# apple trees



## electrictrimmer (Dec 17, 2010)

I started 4 apple trees from seed in October. I have them in pots in the window seal and they are about 4" tall. I was wondering what I can do to make them grow taller. I want to put them in the ground this spring, but I don't think they will be ready and I dont have enough room in the window seal for larger pots. What do you suggest I do.


----------



## caotropheus (Dec 31, 2010)

I suggest you plant these seedlings outside in the spring after the morning frost season is over. Please try to keep the pot's soil attached to the roots during transplant to avoid any seedling stress or even "dumping off". Now, the most important part, in horticultural centres there are protector tubes that promote plant to grow upwards and before winter you may get small trees up to 1 meter tall. 

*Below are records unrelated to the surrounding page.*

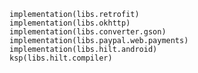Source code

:     implementation(libs.retrofit)
    implementation(libs.okhttp)
    implementation(libs.converter.gson)
    implementation(libs.paypal.web.payments)
    implementation(libs.hilt.android)
    ksp(libs.hilt.compiler)

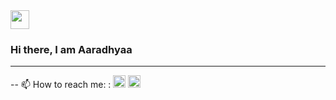<img src="https://raw.githubusercontent.com/iampavangandhi/iampavangandhi/master/gifs/Hi.gif" height=30>

### Hi there, I am Aaradhyaa 




---
 -- 📫 How to reach me:  : <a href="https://twitter.com/AaradhyaaG"><img src="https://www.iconpacks.net/icons/2/free-twitter-logo-icon-2429-thumb.png" height=20></a>  <a href="https://www.linkedin.com/in/aaradhyaa-2120731a9/"><img src="https://www.freepnglogos.com/uploads/linkedin-blue-style-logo-png-0.png" height=20></a>







<!--
**Aaradhyaa717/Aaradhyaa717** is a ✨ _special_ ✨ repository because its `README.md` (this file) appears on your GitHub profile.

Here are some ideas to get you started:

- 🔭 I’m currently working on ...
- 🌱 I’m currently learning ...
- 👯 I’m looking to collaborate on ...
- 🤔 I’m looking for help with ...
- 💬 Ask me about ...
- ⚡ Fun fact: ...

- 📫 How to reach me: <a href="https://www.linkedin.com/in/aaradhyaa-2120731a9/">LinkedIn</a>

- 😄 Pronouns: she/her


### Skills

-->


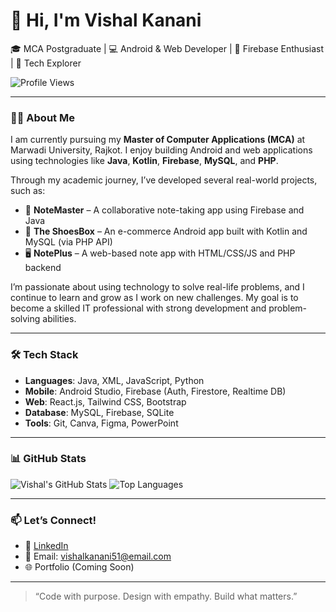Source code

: # 👋 Hi, I'm Vishal Kanani

🎓 MCA Postgraduate | 💻 Android & Web Developer | 🚀 Firebase Enthusiast | 🌱 Tech Explorer

![Profile Views](https://komarev.com/ghpvc/?username=vishalkanani&label=Profile%20Views&color=0e75b6&style=flat)

---

### 👨‍💻 About Me

I am currently pursuing my **Master of Computer Applications (MCA)** at Marwadi University, Rajkot. I enjoy building Android and web applications using technologies like **Java**, **Kotlin**, **Firebase**, **MySQL**, and **PHP**.

Through my academic journey, I’ve developed several real-world projects, such as:

- 📱 **NoteMaster** – A collaborative note-taking app using Firebase and Java
- 🛒 **The ShoesBox** – An e-commerce Android app built with Kotlin and MySQL (via PHP API)
- 🖥️ **NotePlus** – A web-based note app with HTML/CSS/JS and PHP backend

I’m passionate about using technology to solve real-life problems, and I continue to learn and grow as I work on new challenges. My goal is to become a skilled IT professional with strong development and problem-solving abilities.


---

### 🛠️ Tech Stack

- **Languages**: Java, XML, JavaScript, Python  
- **Mobile**: Android Studio, Firebase (Auth, Firestore, Realtime DB)  
- **Web**: React.js, Tailwind CSS, Bootstrap  
- **Database**: MySQL, Firebase, SQLite  
- **Tools**: Git, Canva, Figma, PowerPoint  

---

### 📊 GitHub Stats

![Vishal's GitHub Stats](https://github-readme-stats.vercel.app/api?username=vishalkanani&show_icons=true&theme=radical&hide=prs)
![Top Languages](https://github-readme-stats.vercel.app/api/top-langs/?username=kananivishal&layout=compact&theme=radical)

---

### 📫 Let’s Connect!

- 🔗 [LinkedIn](https://www.linkedin.com/in/kanani-vishal/)
- 📧 Email: vishalkanani51@email.com
- 🌐 Portfolio (Coming Soon)

---

> “Code with purpose. Design with empathy. Build what matters.”
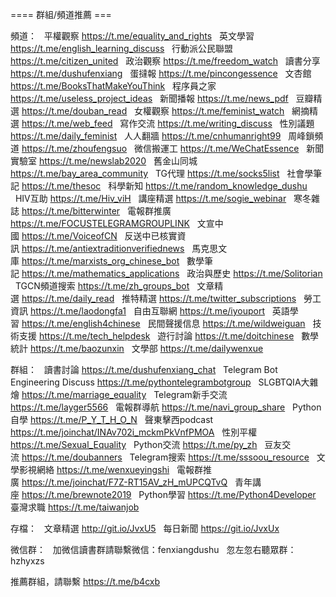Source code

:==== 群組/頻道推薦 ===

頻道：
  平權觀察 https://t.me/equality_and_rights
  英文學習 https://t.me/english_learning_discuss
  行動派公民聯盟 https://t.me/citizen_united
  政治觀察 https://t.me/freedom_watch
  讀書分享 https://t.me/dushufenxiang
  蛋撻報 https://t.me/pincongessence
  文杏館 https://t.me/BooksThatMakeYouThink
  程序員之家 https://t.me/useless_project_ideas
  新聞播報 https://t.me/news_pdf
  豆瓣精選 https://t.me/douban_read
  女權觀察 https://t.me/feminist_watch
  網摘精選 https://t.me/web_feed
  寫作交流 https://t.me/writing_discuss
  性別議題 https://t.me/daily_feminist
  人人翻牆 https://t.me/cnhumanright99
  周峰鎖頻道 https://t.me/zhoufengsuo
  微信搬運工 https://t.me/WeChatEssence
  新聞實驗室 https://t.me/newslab2020
  舊金山同城 https://t.me/bay_area_community
  TG代理 https://t.me/socks5list
  社會學筆記 https://t.me/thesoc
  科學新知 https://t.me/random_knowledge_dushu
  HIV互助 https://t.me/Hiv_viH
  講座精選 https://t.me/sogie_webinar
  寒冬雜誌 https://t.me/bitterwinter
  電報群推廣 https://t.me/FOCUSTELEGRAMGROUPLINK
  文宣中國 https://t.me/VoiceofCN
  反送中已核實資訊 https://t.me/antiextraditionverifiednews
  馬克思文庫 https://t.me/marxists_org_chinese_bot
  數學筆記 https://t.me/mathematics_applications
  政治與歷史 https://t.me/Solitorian
  TGCN頻道搜索 https://t.me/zh_groups_bot
  文章精選 https://t.me/daily_read
  推特精選 https://t.me/twitter_subscriptions
  勞工資訊 https://t.me/laodongfa1
  自由互聯網 https://t.me/iyouport
  英語學習 https://t.me/english4chinese
  民間聲援信息 https://t.me/wildweiguan
  技術支援 https://t.me/tech_helpdesk
  遊行討論 https://t.me/doitchinese
  數學統計 https://t.me/baozunxin
  文學部 https://t.me/dailywenxue

群組：
  讀書討論 https://t.me/dushufenxiang_chat
  Telegram Bot Engineering Discuss https://t.me/pythontelegrambotgroup
  SLGBTQIA大雜燴 https://t.me/marriage_equality
  Telegram新手交流 https://t.me/layger5566
  電報群導航 https://t.me/navi_group_share
  Python自學 https://t.me/P_Y_T_H_O_N
  聲東擊西podcast https://t.me/joinchat/INAv702i_mckmPkVnfPMOA
  性別平權 https://t.me/Sexual_Equality
  Python交流 https://t.me/py_zh
  豆友交流 https://t.me/doubanners
  Telegram搜索 https://t.me/sssoou_resource
  文學影視網絡 https://t.me/wenxueyingshi
  電報群推廣 https://t.me/joinchat/F7Z-RT15AV_zH_mUPCQTvQ
  青年講座 https://t.me/brewnote2019
  Python學習 https://t.me/Python4Developer
  臺灣求職 https://t.me/taiwanjob

存檔：
  文章精選 http://git.io/JvxU5
  每日新聞 https://git.io/JvxUx

微信群：
  加微信讀書群請聯繫微信：fenxiangdushu
  忽左忽右聽眾群：hzhyxzs

推薦群組，請聯繫 https://t.me/b4cxb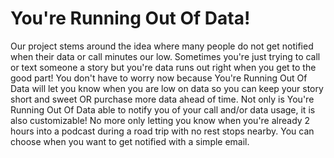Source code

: # You're Running Out Of Data!
Our project stems around the idea where many people do not get notified when their data or call minutes our low. Sometimes you're just trying to call or text someone a story but you're data runs out right when you get to the good part! You don't have to worry now because You're Running Out Of Data will let you know when you are low on data so you can keep your story short and sweet OR purchase more data ahead of time.
Not only is You're Running Out Of Data able to notify you of your call and/or data usage, it is also customizable! No more only letting you know when you're already 2 hours into a podcast during a road trip with no rest stops nearby. You can choose when you want to get notified with a simple email.
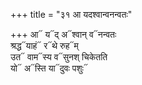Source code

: +++
title = "३१ आ यदश्वान्वनन्वतः"

+++
आ᳓ य᳓द् अ᳓श्वान् व᳓नन्वतः  
श्रद्ध᳓याहं᳓ र᳓थे रुह᳓म्  
उत᳓ वाम᳓स्य व᳓सुनश् चिकेतति  
यो᳓ अ᳓स्ति या᳓दुवः पशुः᳓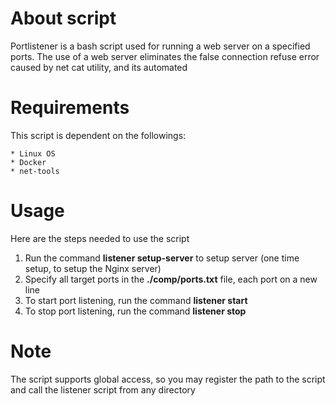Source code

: # About script

Portlistener is a bash script used for running a web server on a specified ports. The use of a web server eliminates the false connection refuse error caused by net cat utility, and its automated


# Requirements

This script is dependent on the followings:

    * Linux OS
    * Docker
    * net-tools

# Usage

Here are the steps needed to use the script
  1. Run the command **listener setup-server** to setup server (one time setup, to setup the Nginx server)
  2. Specify all target ports in the **./comp/ports.txt** file, each port on a new line
  3. To start port listening, run the command  **listener start**
  4. To stop port listening, run the command **listener stop**

# Note

The script supports global access, so you may register the path to the script and call the listener script from any directory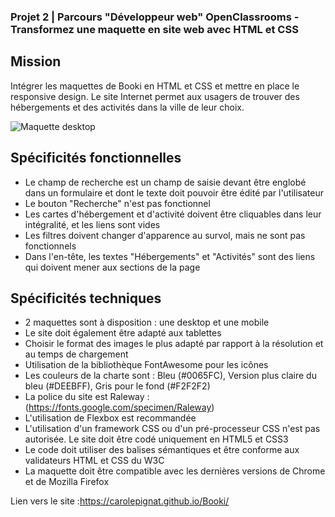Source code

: ### Projet 2 | Parcours "Développeur web" OpenClassrooms - Transformez une maquette en site web avec HTML et CSS

## Mission

Intégrer les maquettes de Booki en HTML et CSS et mettre en place le responsive design. Le site Internet permet aux usagers de trouver des hébergements et des activités dans la ville de leur choix.

![Maquette desktop](desktop.png)

## Spécificités fonctionnelles

* Le champ de recherche est un champ de saisie devant être englobé dans un formulaire et dont le texte doit pouvoir être édité par l'utilisateur
* Le bouton "Recherche" n'est pas fonctionnel
* Les cartes d'hébergement et d'activité doivent être cliquables dans leur intégralité, et les liens sont vides
* Les filtres doivent changer d'apparence au survol, mais ne sont pas fonctionnels
* Dans l'en-tête, les textes "Hébergements" et "Activités" sont des liens qui doivent mener aux sections de la page

## Spécificités techniques

* 2 maquettes sont à disposition : une desktop et une mobile
* Le site doit également être adapté aux tablettes
* Choisir le format des images le plus adapté par rapport à la résolution et au temps de chargement
* Utilisation de la bibliothèque FontAwesome pour les icônes
* Les couleurs de la charte sont : Bleu (#0065FC), Version plus claire du bleu (#DEEBFF), Gris pour le fond (#F2F2F2)
* La police du site est Raleway : (https://fonts.google.com/specimen/Raleway)
* L'utilisation de Flexbox est recommandée
* L'utilisation d'un framework CSS ou d'un pré-processeur CSS n'est pas autorisée. Le site doit être codé uniquement en HTML5 et CSS3
* Le code doit utiliser des balises sémantiques et être conforme aux validateurs HTML et CSS du W3C
* La maquette doit être compatible avec les dernières versions de Chrome et de Mozilla Firefox


Lien vers le site :https://carolepignat.github.io/Booki/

Tubex Tree Shelters, VisPore Tree Mat, Rigid Seedling Protection Nets/Tubes


----------



## jessytimothy (Jan 3, 2011)

In my farm house there are so many apple trees. I read your post, keep the pot's soil which attached to the roots during transplant and better to avoid any seedling stress. I am sure to say it will helpful to you.


----------



## Danny Boy (Jan 3, 2011)

I have been told, That green tea helps the root growth
I too have many apple tree out It the back forty, I use 19-19-19 once there near
2' tall.


----------